第六夜 待ち合わせの場所




「何時に〇〇に待ち合わせね。」なんて、友達なんかと待ち合わせ致しますよね。


時間前に来られる方もいらっしゃいますし、ギリギリで来られる方も、また遅刻される方も……。


あなたは、何分まで待つ事が出来ますか?


また、何分までなら、我慢出来ますか?


遅れた方は「いやー、ごめんごめん」で済みますけれど、待たされた方は……ねぇ。


今宵は、そんな待ち合わせ場所に関わる、お話でございます。


では、Midnight・Bar、開店とさせて頂きます。




ー深夜2時から開店するバーが存在するという。


その名をMidnight・Bar。


ここでは、様々な方達の物語が始まるのです。




ーカランカランと、扉の開く音がして、一人の女が店に入って来た。


女は、黒いドレス姿に黒いヒールを履き、店内をキョロキョロと見渡すと、店の奥のテーブルへと向かった。
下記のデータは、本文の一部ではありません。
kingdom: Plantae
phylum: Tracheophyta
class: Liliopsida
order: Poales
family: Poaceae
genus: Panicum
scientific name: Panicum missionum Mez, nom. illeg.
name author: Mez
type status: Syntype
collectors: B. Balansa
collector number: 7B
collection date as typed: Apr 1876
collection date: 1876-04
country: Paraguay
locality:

ほとんどの客は、カウンターへと来るのだが、珍しいものだと冴譚は、思った。


薄暗い店の奥のテーブルに静かに向かうと、冴譚は、女に声を掛ける。


「いらっしゃいませ。御注文をお伺い致します。」


女は、冴譚の顔をじっと見ていたが、しばらくすると、こう言った。


「ここのマスター、代わりましたの?」


「いいえ。」


冴譚が応えると、女は、片手で頭を押さえ、少し考え込むでいた。


「お店の名前……変わりましたか?」


そう尋ねる女に、冴譚は、フッと口元に笑みを浮かべた。


「いいえ。」


それを聞き、女は、眉を顰める。


「変ね……。確か、このお店の名前は……ミゼラブルだったような……。」


「ミゼラブル……ですか?」


クスッと笑う冴譚に、女も笑う。


「お店の名前に、ミゼラブルはないわよね。」


「そう……ですね。」


静かに、冴譚は、そう言った。


「ごめんなさい、私……。待ち合わせをしているの。確か、ここだと思ったのだけれど、勘違いだったかしら?とても、大切な人と会う約束をしていたのだけれど……。誰だったのかしら……?」


考え込む女に、冴譚は、口元に笑みを浮かべ、こう言った。


「では、私が御客様に合った、お酒を作って参りますね。」


そう言うと、カウンターに向かい、中に入ると、冴譚は、カクテルを作り出す。


カクテルを作り終えた冴譚は、カクテルグラスを銀色のトレイに乗せ、女の元へ運ぶ。


「お待たせ致しました。」


「これは……何というカクテルかしら?」


「そうですね……。思い出のミゼラブル……とでも、名付けましょうか?」


「思い出のミゼラブル……?」


冴譚は、真っ赤なカクテルのグラスをチーンと指で弾く。


「ミゼラブルという店は、ございましたよ。この場所に。しかし、それは、かなり以前の事です。そうですね……もう100年前ぐらいになりますか。」


「100年?」


眉を寄せ、女は冴譚を見つめる。


冴譚は、ゆっくり女に顔を近付ける。


「まだ、待ち合わせをするつもりですか?無駄だと思いますけれど。」


「えっ?」


「失礼ですが100年も経っていれば、相手の方は、もう、お亡くなりになられているでしょう。勿論……あなたも。」


それを聞き、全てを思い出したように、女は、立ち上がった。


「そうだわ。私と結婚の約束をしていたのに、あの人は別の人と……。私、ずっと、待っていたのに……ここで、待っていたのに……!」


女は、泣きながら、店を出ようとして、壁に掛けてある鏡の前で、足を止めた。


「私……。」


鏡に映った、その姿は……。




首にロープを巻き、首を吊ってる姿だった。


長い間、そのままの状態だったのか、首が長く伸び、舌をダラリと垂らしている。


「ああ……!!」


女は、悲痛な叫びを上げると、フッと姿を消した。


テーブルに運んだカクテルグラスを手に持ち、冴譚は、カウンターに向かう。


「死んでも尚、裏切った男を待つ……なんて、ミゼラブル(悲惨)。」


カクテルグラスに入ったカクテルをグイッと飲み干すと、冴譚は、ペロリと、唇を舐める。


「しかし、この店も、あんな御客様ばかりですね。ちっとも、儲かりませんね。ほんと、ミゼラブル。」


冴譚は、肩を竦め、クスッと笑った。




ー夜空に、三日月が輝く夜だった。


Midnight・Barの夜は、まだまだ続く。